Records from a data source

-=-=-=-=-

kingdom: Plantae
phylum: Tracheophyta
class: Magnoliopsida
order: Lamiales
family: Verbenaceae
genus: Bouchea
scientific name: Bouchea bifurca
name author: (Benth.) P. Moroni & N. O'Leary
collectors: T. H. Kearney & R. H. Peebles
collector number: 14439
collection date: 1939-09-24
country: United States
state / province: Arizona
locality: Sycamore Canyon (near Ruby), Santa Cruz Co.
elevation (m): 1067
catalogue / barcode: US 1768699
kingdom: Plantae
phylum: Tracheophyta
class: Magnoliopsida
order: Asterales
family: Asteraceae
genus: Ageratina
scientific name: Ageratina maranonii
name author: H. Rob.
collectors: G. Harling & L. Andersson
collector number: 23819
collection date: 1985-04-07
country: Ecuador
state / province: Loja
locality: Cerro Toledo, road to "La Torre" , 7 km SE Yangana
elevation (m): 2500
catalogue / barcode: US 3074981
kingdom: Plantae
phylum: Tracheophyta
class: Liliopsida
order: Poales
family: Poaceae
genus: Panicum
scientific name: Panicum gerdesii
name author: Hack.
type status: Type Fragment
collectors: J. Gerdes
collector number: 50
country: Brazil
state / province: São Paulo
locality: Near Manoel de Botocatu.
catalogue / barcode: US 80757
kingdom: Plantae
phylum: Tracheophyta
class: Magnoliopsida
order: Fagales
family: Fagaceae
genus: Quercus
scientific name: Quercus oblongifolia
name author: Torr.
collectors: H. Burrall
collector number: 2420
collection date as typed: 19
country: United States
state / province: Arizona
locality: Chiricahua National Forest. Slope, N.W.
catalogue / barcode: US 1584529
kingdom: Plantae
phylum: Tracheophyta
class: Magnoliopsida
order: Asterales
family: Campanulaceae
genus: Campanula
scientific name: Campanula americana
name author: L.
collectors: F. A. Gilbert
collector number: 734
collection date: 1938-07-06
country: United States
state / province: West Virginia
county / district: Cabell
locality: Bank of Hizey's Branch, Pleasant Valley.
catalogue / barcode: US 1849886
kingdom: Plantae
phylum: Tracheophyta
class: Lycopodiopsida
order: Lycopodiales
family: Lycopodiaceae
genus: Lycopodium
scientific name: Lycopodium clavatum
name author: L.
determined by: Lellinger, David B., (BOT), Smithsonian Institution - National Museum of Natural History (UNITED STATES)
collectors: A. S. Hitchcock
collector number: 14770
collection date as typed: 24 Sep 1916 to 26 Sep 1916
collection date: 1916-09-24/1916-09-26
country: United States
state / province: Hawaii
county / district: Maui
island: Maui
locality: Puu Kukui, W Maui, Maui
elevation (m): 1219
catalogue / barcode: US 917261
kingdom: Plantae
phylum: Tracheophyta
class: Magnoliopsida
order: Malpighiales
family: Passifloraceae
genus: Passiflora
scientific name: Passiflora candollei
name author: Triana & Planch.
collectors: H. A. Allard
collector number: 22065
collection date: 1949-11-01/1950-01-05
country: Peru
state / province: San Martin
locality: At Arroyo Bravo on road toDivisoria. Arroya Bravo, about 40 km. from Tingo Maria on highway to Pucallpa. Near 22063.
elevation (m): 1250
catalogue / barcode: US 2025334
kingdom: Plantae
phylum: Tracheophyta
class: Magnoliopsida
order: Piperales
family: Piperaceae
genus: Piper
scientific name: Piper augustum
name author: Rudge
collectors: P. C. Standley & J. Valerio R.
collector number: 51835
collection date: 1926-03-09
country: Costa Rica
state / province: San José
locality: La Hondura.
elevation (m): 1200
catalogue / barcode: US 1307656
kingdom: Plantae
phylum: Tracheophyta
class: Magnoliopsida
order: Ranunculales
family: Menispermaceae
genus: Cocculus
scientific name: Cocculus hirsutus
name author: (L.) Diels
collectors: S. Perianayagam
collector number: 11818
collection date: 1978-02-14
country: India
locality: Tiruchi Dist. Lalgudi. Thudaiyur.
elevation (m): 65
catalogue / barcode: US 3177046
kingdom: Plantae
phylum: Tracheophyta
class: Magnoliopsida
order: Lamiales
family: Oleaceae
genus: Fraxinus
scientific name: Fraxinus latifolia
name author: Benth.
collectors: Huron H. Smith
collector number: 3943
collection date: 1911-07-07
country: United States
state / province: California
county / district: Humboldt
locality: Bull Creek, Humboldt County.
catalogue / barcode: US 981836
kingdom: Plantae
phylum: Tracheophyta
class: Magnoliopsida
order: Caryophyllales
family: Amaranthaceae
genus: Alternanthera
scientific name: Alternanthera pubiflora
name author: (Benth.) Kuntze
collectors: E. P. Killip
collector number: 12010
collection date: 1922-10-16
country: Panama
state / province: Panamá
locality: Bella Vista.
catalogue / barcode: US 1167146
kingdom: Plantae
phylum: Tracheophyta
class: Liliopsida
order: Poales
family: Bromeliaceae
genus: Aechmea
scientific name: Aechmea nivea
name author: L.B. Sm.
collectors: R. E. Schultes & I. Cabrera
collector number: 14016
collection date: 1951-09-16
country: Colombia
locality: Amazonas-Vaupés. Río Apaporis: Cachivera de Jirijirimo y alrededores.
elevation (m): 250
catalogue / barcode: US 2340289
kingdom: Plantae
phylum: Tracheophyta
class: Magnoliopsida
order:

-=-=-=-=-

## Task description
Reproduce every line of the records above verbatim, in their original order.

## Exercise output
kingdom: Plantae
phylum: Tracheophyta
class: Magnoliopsida
order: Lamiales
family: Verbenaceae
genus: Bouchea
scientific name: Bouchea bifurca
name author: (Benth.) P. Moroni & N. O'Leary
collectors: T. H. Kearney & R. H. Peebles
collector number: 14439
collection date: 1939-09-24
country: United States
state / province: Arizona
locality: Sycamore Canyon (near Ruby), Santa Cruz Co.
elevation (m): 1067
catalogue / barcode: US 1768699
kingdom: Plantae
phylum: Tracheophyta
class: Magnoliopsida
order: Asterales
family: Asteraceae
genus: Ageratina
scientific name: Ageratina maranonii
name author: H. Rob.
collectors: G. Harling & L. Andersson
collector number: 23819
collection date: 1985-04-07
country: Ecuador
state / province: Loja
locality: Cerro Toledo, road to "La Torre" , 7 km SE Yangana
elevation (m): 2500
catalogue / barcode: US 3074981
kingdom: Plantae
phylum: Tracheophyta
class: Liliopsida
order: Poales
family: Poaceae
genus: Panicum
scientific name: Panicum gerdesii
name author: Hack.
type status: Type Fragment
collectors: J. Gerdes
collector number: 50
country: Brazil
state / province: São Paulo
locality: Near Manoel de Botocatu.
catalogue / barcode: US 80757
kingdom: Plantae
phylum: Tracheophyta
class: Magnoliopsida
order: Fagales
family: Fagaceae
genus: Quercus
scientific name: Quercus oblongifolia
name author: Torr.
collectors: H. Burrall
collector number: 2420
collection date as typed: 19
country: United States
state / province: Arizona
locality: Chiricahua National Forest. Slope, N.W.
catalogue / barcode: US 1584529
kingdom: Plantae
phylum: Tracheophyta
class: Magnoliopsida
order: Asterales
family: Campanulaceae
genus: Campanula
scientific name: Campanula americana
name author: L.
collectors: F. A. Gilbert
collector number: 734
collection date: 1938-07-06
country: United States
state / province: West Virginia
county / district: Cabell
locality: Bank of Hizey's Branch, Pleasant Valley.
catalogue / barcode: US 1849886
kingdom: Plantae
phylum: Tracheophyta
class: Lycopodiopsida
order: Lycopodiales
family: Lycopodiaceae
genus: Lycopodium
scientific name: Lycopodium clavatum
name author: L.
determined by: Lellinger, David B., (BOT), Smithsonian Institution - National Museum of Natural History (UNITED STATES)
collectors: A. S. Hitchcock
collector number: 14770
collection date as typed: 24 Sep 1916 to 26 Sep 1916
collection date: 1916-09-24/1916-09-26
country: United States
state / province: Hawaii
county / district: Maui
island: Maui
locality: Puu Kukui, W Maui, Maui
elevation (m): 1219
catalogue / barcode: US 917261
kingdom: Plantae
phylum: Tracheophyta
class: Magnoliopsida
order: Malpighiales
family: Passifloraceae
genus: Passiflora
scientific name: Passiflora candollei
name author: Triana & Planch.
collectors: H. A. Allard
collector number: 22065
collection date: 1949-11-01/1950-01-05
country: Peru
state / province: San Martin
locality: At Arroyo Bravo on road toDivisoria. Arroya Bravo, about 40 km. from Tingo Maria on highway to Pucallpa. Near 22063.
elevation (m): 1250
catalogue / barcode: US 2025334
kingdom: Plantae
phylum: Tracheophyta
class: Magnoliopsida
order: Piperales
family: Piperaceae
genus: Piper
scientific name: Piper augustum
name author: Rudge
collectors: P. C. Standley & J. Valerio R.
collector number: 51835
collection date: 1926-03-09
country: Costa Rica
state / province: San José
locality: La Hondura.
elevation (m): 1200
catalogue / barcode: US 1307656
kingdom: Plantae
phylum: Tracheophyta
class: Magnoliopsida
order: Ranunculales
family: Menispermaceae
genus: Cocculus
scientific name: Cocculus hirsutus
name author: (L.) Diels
collectors: S. Perianayagam
collector number: 11818
collection date: 1978-02-14
country: India
locality: Tiruchi Dist. Lalgudi. Thudaiyur.
elevation (m): 65
catalogue / barcode: US 3177046
kingdom: Plantae
phylum: Tracheophyta
class: Magnoliopsida
order: Lamiales
family: Oleaceae
genus: Fraxinus
scientific name: Fraxinus latifolia
name author: Benth.
collectors: Huron H. Smith
collector number: 3943
collection date: 1911-07-07
country: United States
state / province: California
county / district: Humboldt
locality: Bull Creek, Humboldt County.
catalogue / barcode: US 981836
kingdom: Plantae
phylum: Tracheophyta
class: Magnoliopsida
order: Caryophyllales
family: Amaranthaceae
genus: Alternanthera
scientific name: Alternanthera pubiflora
name author: (Benth.) Kuntze
collectors: E. P. Killip
collector number: 12010
collection date: 1922-10-16
country: Panama
state / province: Panamá
locality: Bella Vista.
catalogue / barcode: US 1167146
kingdom: Plantae
phylum: Tracheophyta
class: Liliopsida
order: Poales
family: Bromeliaceae
genus: Aechmea
scientific name: Aechmea nivea
name author: L.B. Sm.
collectors: R. E. Schultes & I. Cabrera
collector number: 14016
collection date: 1951-09-16
country: Colombia
locality: Amazonas-Vaupés. Río Apaporis: Cachivera de Jirijirimo y alrededores.
elevation (m): 250
catalogue / barcode: US 2340289
kingdom: Plantae
phylum: Tracheophyta
class: Magnoliopsida
order:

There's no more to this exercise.